Hardware design source data
BEGIN
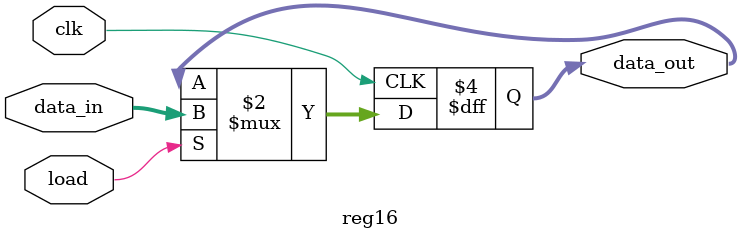
<source format=v>
module reg16 (clk ,load ,data_in, data_out);

	input clk,load;
	input [15:0] data_in;
	output reg [15:0] data_out;
	
	always @(posedge clk)
	begin
		if (load) data_out <= data_in;
	end
	
endmodule
</source>
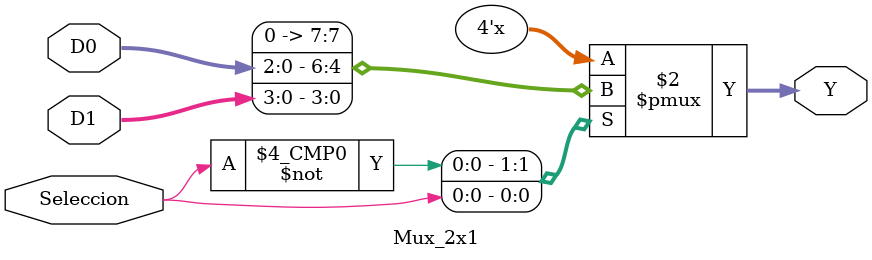
<source format=v>
`timescale 1ns / 1ps
module Mux_2x1(Seleccion,D1,D0,Y);

input wire Seleccion;
input wire [3:0] D1;
input wire [2:0] D0;
output reg [3:0] Y;

always @* 

begin

case(Seleccion)

1'b0: Y <= D0;
1'b1: Y <= D1;

endcase 

end

endmodule

</source>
END
Repeat all the records exactly, images excluded.

<source format=v>
module reg16 (clk ,load ,data_in, data_out);

	input clk,load;
	input [15:0] data_in;
	output reg [15:0] data_out;
	
	always @(posedge clk)
	begin
		if (load) data_out <= data_in;
	end
	
endmodule
</source>
<source format=v>
`timescale 1ns / 1ps
module Mux_2x1(Seleccion,D1,D0,Y);

input wire Seleccion;
input wire [3:0] D1;
input wire [2:0] D0;
output reg [3:0] Y;

always @* 

begin

case(Seleccion)

1'b0: Y <= D0;
1'b1: Y <= D1;

endcase 

end

endmodule

</source>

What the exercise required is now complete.